### Task brief
Throughout the records below, find each line holding "knee" and copy it.

### Information shown

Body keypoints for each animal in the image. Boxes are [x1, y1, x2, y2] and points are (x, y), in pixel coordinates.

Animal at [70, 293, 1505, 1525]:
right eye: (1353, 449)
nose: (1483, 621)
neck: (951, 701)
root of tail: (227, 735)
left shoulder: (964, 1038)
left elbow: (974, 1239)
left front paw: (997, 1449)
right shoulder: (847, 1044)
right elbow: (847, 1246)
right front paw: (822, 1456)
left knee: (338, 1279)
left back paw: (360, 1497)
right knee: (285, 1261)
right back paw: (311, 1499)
---
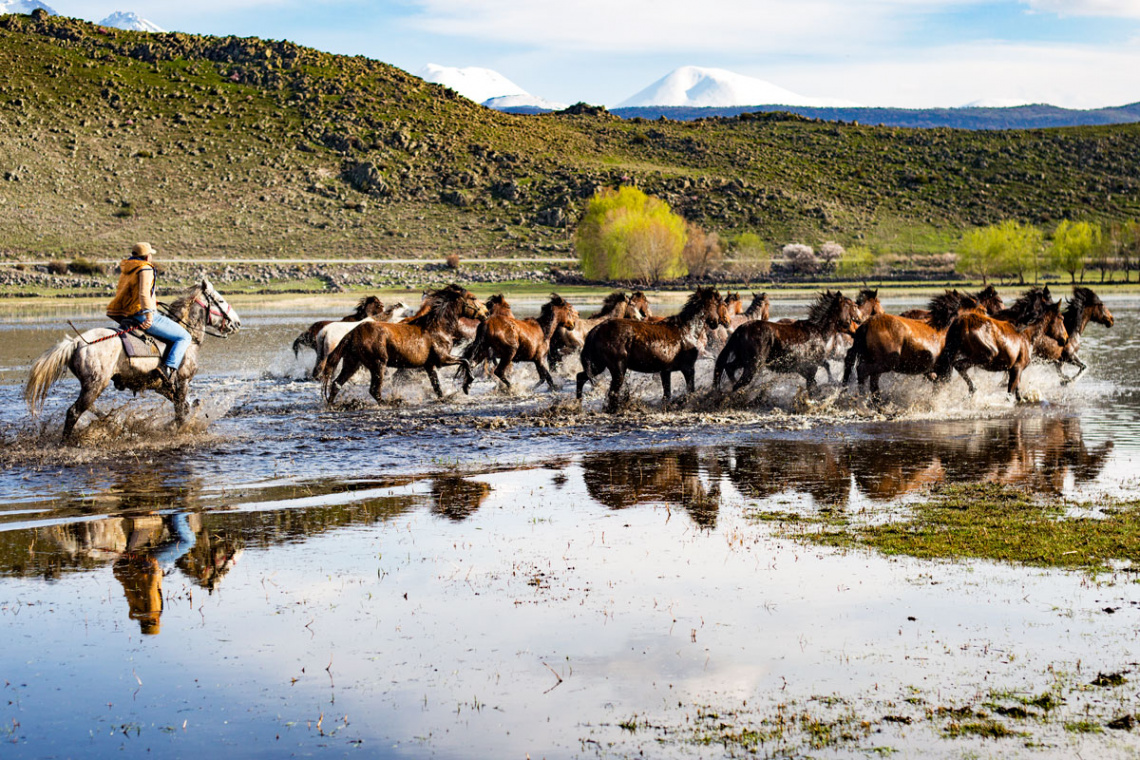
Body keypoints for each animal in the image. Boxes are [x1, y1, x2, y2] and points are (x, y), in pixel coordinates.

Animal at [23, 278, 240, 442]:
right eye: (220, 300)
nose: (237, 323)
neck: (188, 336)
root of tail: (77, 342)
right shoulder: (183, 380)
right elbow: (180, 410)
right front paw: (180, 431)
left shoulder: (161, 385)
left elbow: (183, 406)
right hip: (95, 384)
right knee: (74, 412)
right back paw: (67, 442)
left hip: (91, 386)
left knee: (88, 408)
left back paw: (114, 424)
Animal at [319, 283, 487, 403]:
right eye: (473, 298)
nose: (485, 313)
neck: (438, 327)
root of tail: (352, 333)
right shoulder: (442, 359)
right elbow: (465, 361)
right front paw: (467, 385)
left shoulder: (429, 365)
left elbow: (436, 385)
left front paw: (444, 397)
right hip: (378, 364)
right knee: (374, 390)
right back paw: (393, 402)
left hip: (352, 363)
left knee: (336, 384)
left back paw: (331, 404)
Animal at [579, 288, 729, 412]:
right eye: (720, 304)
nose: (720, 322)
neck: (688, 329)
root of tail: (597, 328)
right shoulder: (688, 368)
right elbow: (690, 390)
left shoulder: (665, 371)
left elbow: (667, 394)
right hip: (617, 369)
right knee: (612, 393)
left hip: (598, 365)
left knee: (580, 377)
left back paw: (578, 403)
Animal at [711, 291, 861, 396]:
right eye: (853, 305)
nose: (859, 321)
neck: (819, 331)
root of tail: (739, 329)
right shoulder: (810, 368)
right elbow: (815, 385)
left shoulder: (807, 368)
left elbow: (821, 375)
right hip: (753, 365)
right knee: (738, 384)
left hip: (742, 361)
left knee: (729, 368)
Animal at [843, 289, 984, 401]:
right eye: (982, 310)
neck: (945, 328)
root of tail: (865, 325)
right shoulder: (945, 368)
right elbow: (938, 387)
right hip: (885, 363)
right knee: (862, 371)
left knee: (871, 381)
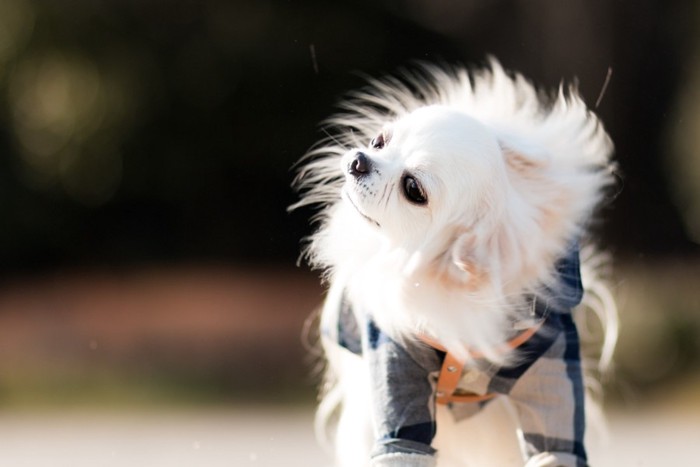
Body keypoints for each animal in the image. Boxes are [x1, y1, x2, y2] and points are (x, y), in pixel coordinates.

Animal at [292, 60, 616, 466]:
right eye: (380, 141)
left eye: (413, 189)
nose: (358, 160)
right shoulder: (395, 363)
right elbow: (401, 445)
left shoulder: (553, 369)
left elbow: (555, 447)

### Reply
left knee: (338, 1279)
right knee: (285, 1261)
right knee: (74, 412)
left knee: (88, 408)
right knee: (374, 390)
left knee: (336, 384)
right knee: (612, 393)
left knee: (580, 377)
right knee: (738, 384)
left knee: (729, 368)
right knee: (862, 371)
left knee: (871, 381)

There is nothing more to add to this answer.